[Source records]
_ _ _ _ _ _ _

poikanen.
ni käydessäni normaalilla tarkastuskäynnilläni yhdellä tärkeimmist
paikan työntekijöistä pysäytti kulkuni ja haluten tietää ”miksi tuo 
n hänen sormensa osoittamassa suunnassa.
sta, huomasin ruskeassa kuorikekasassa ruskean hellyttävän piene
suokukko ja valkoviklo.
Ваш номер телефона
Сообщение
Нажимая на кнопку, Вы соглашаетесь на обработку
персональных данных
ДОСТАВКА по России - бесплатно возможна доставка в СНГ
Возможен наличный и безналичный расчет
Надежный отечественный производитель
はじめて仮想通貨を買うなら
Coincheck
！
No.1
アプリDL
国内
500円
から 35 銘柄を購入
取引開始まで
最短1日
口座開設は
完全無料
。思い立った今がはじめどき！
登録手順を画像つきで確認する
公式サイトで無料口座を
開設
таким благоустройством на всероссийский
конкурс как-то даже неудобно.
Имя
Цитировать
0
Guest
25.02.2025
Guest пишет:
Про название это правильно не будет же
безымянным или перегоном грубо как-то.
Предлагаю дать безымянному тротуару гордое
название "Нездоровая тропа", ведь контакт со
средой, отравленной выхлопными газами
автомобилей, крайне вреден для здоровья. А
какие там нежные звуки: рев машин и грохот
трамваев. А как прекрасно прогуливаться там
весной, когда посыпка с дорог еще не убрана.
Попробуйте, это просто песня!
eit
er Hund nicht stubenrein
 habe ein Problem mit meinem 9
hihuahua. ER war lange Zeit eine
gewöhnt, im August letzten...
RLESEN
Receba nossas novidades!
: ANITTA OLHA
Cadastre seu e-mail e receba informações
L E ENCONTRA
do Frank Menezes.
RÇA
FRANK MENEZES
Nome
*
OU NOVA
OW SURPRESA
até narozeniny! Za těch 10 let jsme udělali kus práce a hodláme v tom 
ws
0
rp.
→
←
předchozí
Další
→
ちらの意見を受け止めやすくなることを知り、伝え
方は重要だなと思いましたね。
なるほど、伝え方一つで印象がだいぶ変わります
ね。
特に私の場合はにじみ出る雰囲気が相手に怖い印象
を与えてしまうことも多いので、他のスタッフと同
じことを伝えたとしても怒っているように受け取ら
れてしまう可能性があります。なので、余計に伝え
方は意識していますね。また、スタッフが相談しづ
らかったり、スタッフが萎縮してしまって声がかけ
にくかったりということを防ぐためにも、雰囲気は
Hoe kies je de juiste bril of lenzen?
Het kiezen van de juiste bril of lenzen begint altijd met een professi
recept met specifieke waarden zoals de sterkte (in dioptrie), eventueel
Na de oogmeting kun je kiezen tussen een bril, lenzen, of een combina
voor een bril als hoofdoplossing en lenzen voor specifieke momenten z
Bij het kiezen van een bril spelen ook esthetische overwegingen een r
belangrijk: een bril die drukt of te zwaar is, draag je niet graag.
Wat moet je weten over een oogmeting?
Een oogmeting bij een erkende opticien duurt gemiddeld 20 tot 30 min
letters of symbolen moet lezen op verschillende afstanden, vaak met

_ _ _ _ _ _ _

Return each entry from above without altering a single character.

RESPONSE AREA →
poikanen.
ni käydessäni normaalilla tarkastuskäynnilläni yhdellä tärkeimmist
paikan työntekijöistä pysäytti kulkuni ja haluten tietää ”miksi tuo 
n hänen sormensa osoittamassa suunnassa.
sta, huomasin ruskeassa kuorikekasassa ruskean hellyttävän piene
suokukko ja valkoviklo.
Ваш номер телефона
Сообщение
Нажимая на кнопку, Вы соглашаетесь на обработку
персональных данных
ДОСТАВКА по России - бесплатно возможна доставка в СНГ
Возможен наличный и безналичный расчет
Надежный отечественный производитель
はじめて仮想通貨を買うなら
Coincheck
！
No.1
アプリDL
国内
500円
から 35 銘柄を購入
取引開始まで
最短1日
口座開設は
完全無料
。思い立った今がはじめどき！
登録手順を画像つきで確認する
公式サイトで無料口座を
開設
таким благоустройством на всероссийский
конкурс как-то даже неудобно.
Имя
Цитировать
0
Guest
25.02.2025
Guest пишет:
Про название это правильно не будет же
безымянным или перегоном грубо как-то.
Предлагаю дать безымянному тротуару гордое
название "Нездоровая тропа", ведь контакт со
средой, отравленной выхлопными газами
автомобилей, крайне вреден для здоровья. А
какие там нежные звуки: рев машин и грохот
трамваев. А как прекрасно прогуливаться там
весной, когда посыпка с дорог еще не убрана.
Попробуйте, это просто песня!
eit
er Hund nicht stubenrein
 habe ein Problem mit meinem 9
hihuahua. ER war lange Zeit eine
gewöhnt, im August letzten...
RLESEN
Receba nossas novidades!
: ANITTA OLHA
Cadastre seu e-mail e receba informações
L E ENCONTRA
do Frank Menezes.
RÇA
FRANK MENEZES
Nome
*
OU NOVA
OW SURPRESA
até narozeniny! Za těch 10 let jsme udělali kus práce a hodláme v tom 
ws
0
rp.
→
←
předchozí
Další
→
ちらの意見を受け止めやすくなることを知り、伝え
方は重要だなと思いましたね。
なるほど、伝え方一つで印象がだいぶ変わります
ね。
特に私の場合はにじみ出る雰囲気が相手に怖い印象
を与えてしまうことも多いので、他のスタッフと同
じことを伝えたとしても怒っているように受け取ら
れてしまう可能性があります。なので、余計に伝え
方は意識していますね。また、スタッフが相談しづ
らかったり、スタッフが萎縮してしまって声がかけ
にくかったりということを防ぐためにも、雰囲気は
Hoe kies je de juiste bril of lenzen?
Het kiezen van de juiste bril of lenzen begint altijd met een professi
recept met specifieke waarden zoals de sterkte (in dioptrie), eventueel
Na de oogmeting kun je kiezen tussen een bril, lenzen, of een combina
voor een bril als hoofdoplossing en lenzen voor specifieke momenten z
Bij het kiezen van een bril spelen ook esthetische overwegingen een r
belangrijk: een bril die drukt of te zwaar is, draag je niet graag.
Wat moet je weten over een oogmeting?
Een oogmeting bij een erkende opticien duurt gemiddeld 20 tot 30 min
letters of symbolen moet lezen op verschillende afstanden, vaak met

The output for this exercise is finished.